Error 400 when POST data is enabled after Csrf

This article mainly introduces information about the 400 error in POST data after enabling Csrf. if you need such an error, you can refer to the error that has occurred recently and keep searching for the cause, I accidentally saw a solution article and shared it with you.

The first solution is to disable Csrf.

public function init(){  $this->enableCsrfValidation = false;}

The second solution is to add a hidden field to the form.

The third solution is to add the _ csrf field to AJAX.

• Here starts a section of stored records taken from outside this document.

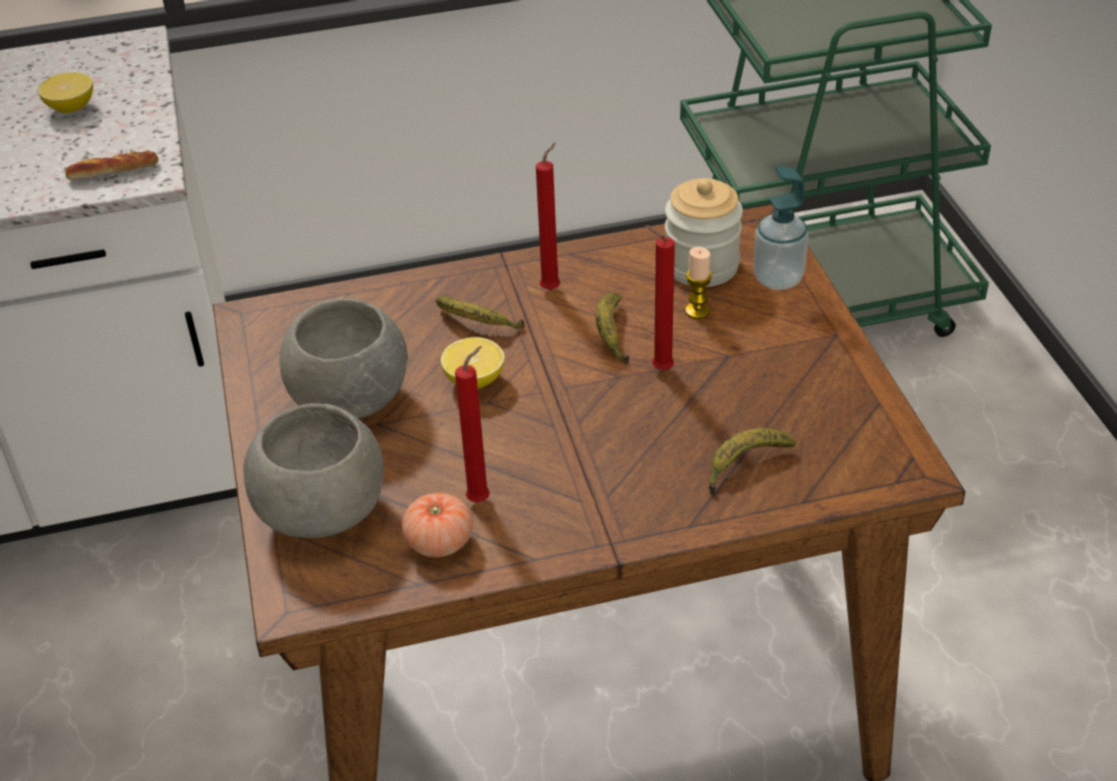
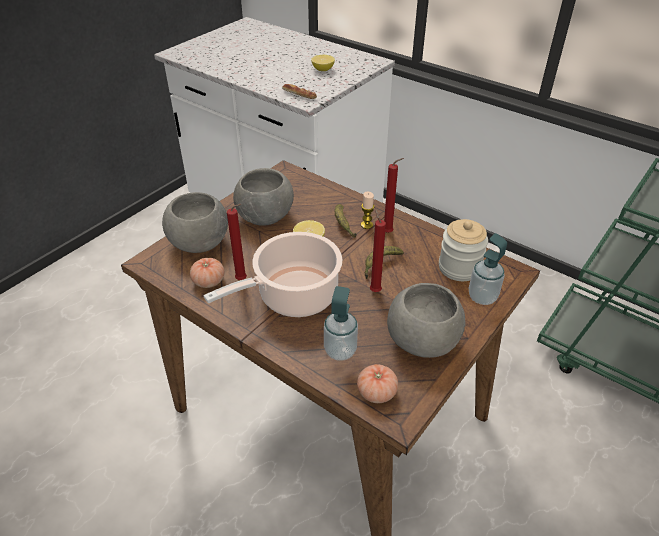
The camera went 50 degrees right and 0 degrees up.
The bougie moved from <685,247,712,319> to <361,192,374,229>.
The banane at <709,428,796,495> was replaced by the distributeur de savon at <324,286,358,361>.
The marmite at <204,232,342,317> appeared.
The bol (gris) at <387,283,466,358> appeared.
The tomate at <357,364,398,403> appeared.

var csrfToken = $('meta[name="csrf-token"]').attr("content");$.ajax({ type: 'POST', url: url, data: {_csrf:csrfToken}, success: success, dataType: dataType});

The Yii matching process and the storage location of Yii: $ app-> request-> csrfToken:

Storage location

  protected function createCsrfCookie($token)  {    $options = $this->csrfCookie;    $options['name'] = $this->csrfParam;    $options['value'] = $token;    return new Cookie($options);  }

Verification Method

  public function validateCsrfToken($token = null)  {    $method = $this->getMethod();    // only validate CSRF token on non-"safe" methods http://www.w3.org/Protocols/rfc2616/rfc2616-sec9.html#sec9.1.1    if (!$this->enableCsrfValidation || in_array($method, ['GET', 'HEAD', 'OPTIONS'], true)) {      return true;    }    $trueToken = $this->loadCsrfToken();    if ($token !== null) {      return $this->validateCsrfTokenInternal($token, $trueToken);    } else {      return $this->validateCsrfTokenInternal($this->getBodyParam($this->csrfParam), $trueToken)        || $this->validateCsrfTokenInternal($this->getCsrfTokenFromHeader(), $trueToken);    }  }

The above is all the content of this article. I hope you will like it.